输出文件的 Perl（错误？）编码答案

【问题标题】：Perl (wrong?) encoding of output file输出文件的 Perl（错误？）编码
【发布时间】：2014-02-21 10:02:57
【问题描述】：

我在 Windows 7（32 位）上运行 Active Perl 5.16.3。

我的（短）程序处理输入文本文件（以 UTF-8 编码）。我希望输出编码是 Latin1，所以我的代码是：

open (OUT, '>;encoding(Latin1)', "out.txt") || die "Cannot open output file: $!\n";
print OUT "$string\n";

但生成的文件仍为 UTF-8。
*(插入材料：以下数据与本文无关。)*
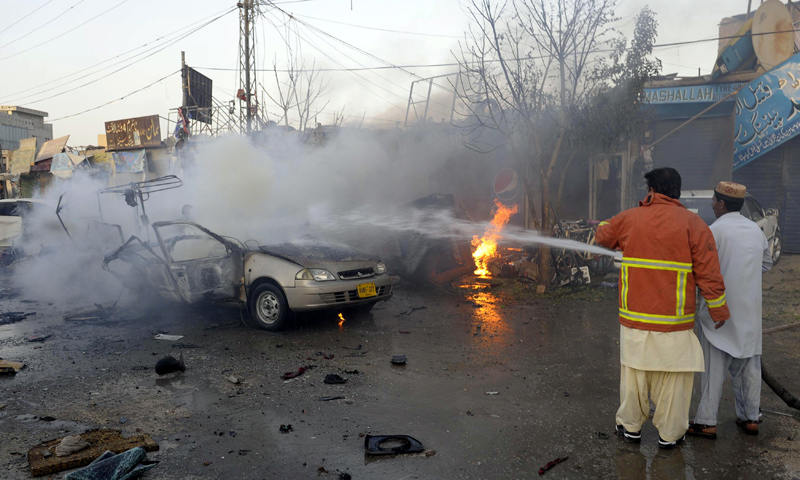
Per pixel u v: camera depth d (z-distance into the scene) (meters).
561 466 3.16
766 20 11.84
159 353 5.55
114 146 22.88
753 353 3.46
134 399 4.25
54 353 5.57
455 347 5.76
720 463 3.21
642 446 3.43
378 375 4.84
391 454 3.29
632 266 3.31
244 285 6.68
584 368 5.02
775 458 3.27
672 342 3.20
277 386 4.55
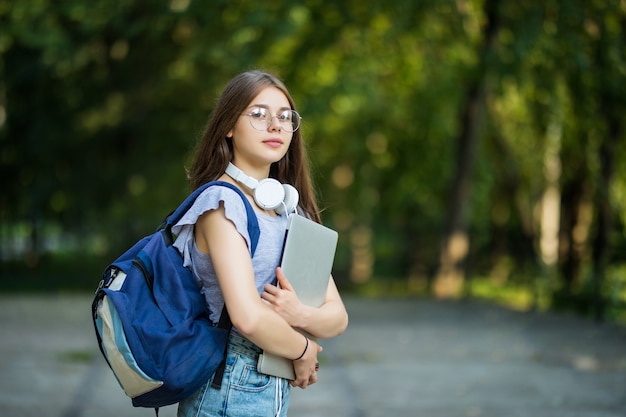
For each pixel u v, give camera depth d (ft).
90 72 63.26
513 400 23.02
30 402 22.02
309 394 23.77
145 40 57.26
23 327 38.09
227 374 8.70
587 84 46.78
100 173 73.61
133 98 66.33
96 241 92.17
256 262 8.74
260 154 9.04
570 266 54.95
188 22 47.67
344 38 52.08
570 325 42.09
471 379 26.30
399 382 25.77
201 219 8.63
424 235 95.66
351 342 35.14
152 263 8.68
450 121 71.87
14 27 52.24
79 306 49.14
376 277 108.37
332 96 55.67
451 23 51.98
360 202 88.58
我做错了什么？

【问题讨论】：

开放模式字符串中真的有分号吗？它应该是一个冒号 - >:encoding(Latin1)

标签： perl utf-8 character-encoding latin1

【解决方案1】：

首先，编码层和开放模式之间用冒号隔开，而不是分号。

open OUT, '>:encoding(latin1)', "out.txt" or die "Cannot open output file: $!\n";

其次，Latin-1 只能编码 UTF-8 的一小部分。此外，该子集的大部分在两种编码中都以相同的方式编码。因此，我们必须使用具有不同编码字符的测试文件，例如\N{MULTIPLICATION SIGN} U+00D7 ×，在 Latin-1 中是 \xD7，在 UTF-8 中是 \xC3\x97。

还要确保您实际解码了输入文件。

以下是生成测试文件的方法：

$ perl -CSA -E'say "\N{U+00D7}"' > input.txt

您可以通过以下方式测试您是否正确地重新编码文件：

use strict;
use warnings;
use autodie;

open my $in, "<:encoding(UTF-8)", "input.txt";
open my $out, ">:encoding(latin1)", "output.txt";

while (<$in>) {
    print { $out } $_;
}

input.txt 和 output.txt 之后应该有不同的长度（3 个字节 → 2 个字节）。

【讨论】：